→ **REQUIRED ACTION**:
From the line containing "NAND2X1 g1(.A(\6GAT(3) ), .B(\3GAT(2)" onward, every line of the entries is to be set down exactly, the last line included.

[Text-based design files]
Content starts
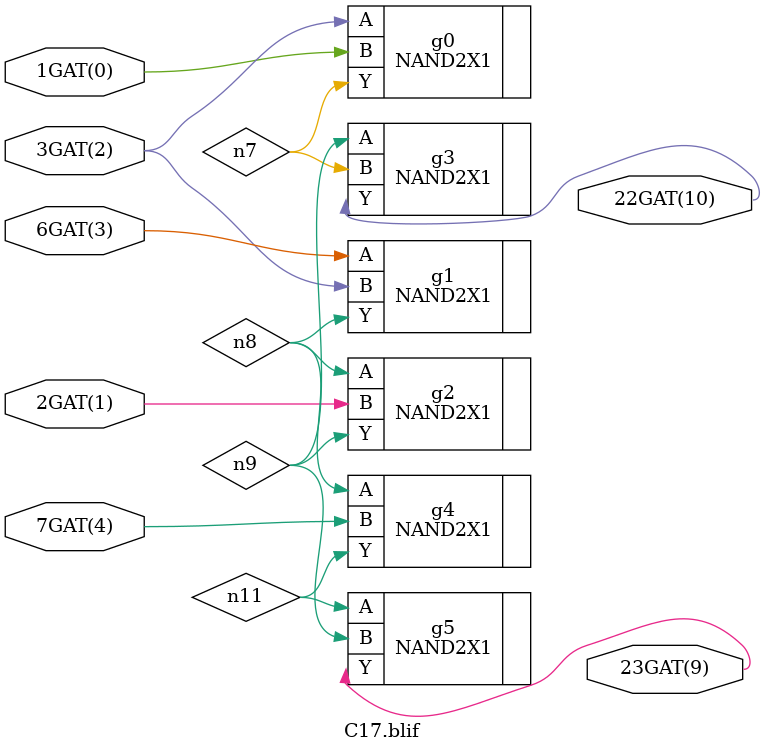
<source format=v>

module C17.blif ( 
    \1GAT(0) , \2GAT(1) , \3GAT(2) , \6GAT(3) , \7GAT(4) ,
    \22GAT(10) , \23GAT(9)   );
  input  \1GAT(0) , \2GAT(1) , \3GAT(2) , \6GAT(3) , \7GAT(4) ;
  output \22GAT(10) , \23GAT(9) ;
  wire n7, n8, n9, n11;
  NAND2X1 g0(.A(\3GAT(2) ), .B(\1GAT(0) ), .Y(n7));
  NAND2X1 g1(.A(\6GAT(3) ), .B(\3GAT(2) ), .Y(n8));
  NAND2X1 g2(.A(n8), .B(\2GAT(1) ), .Y(n9));
  NAND2X1 g3(.A(n9), .B(n7), .Y(\22GAT(10) ));
  NAND2X1 g4(.A(n8), .B(\7GAT(4) ), .Y(n11));
  NAND2X1 g5(.A(n11), .B(n9), .Y(\23GAT(9) ));
endmodule



</source>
Content ends
→ **OUTPUT OF THE EXERCISE**:
  NAND2X1 g1(.A(\6GAT(3) ), .B(\3GAT(2) ), .Y(n8));
  NAND2X1 g2(.A(n8), .B(\2GAT(1) ), .Y(n9));
  NAND2X1 g3(.A(n9), .B(n7), .Y(\22GAT(10) ));
  NAND2X1 g4(.A(n8), .B(\7GAT(4) ), .Y(n11));
  NAND2X1 g5(.A(n11), .B(n9), .Y(\23GAT(9) ));
endmodule



</source>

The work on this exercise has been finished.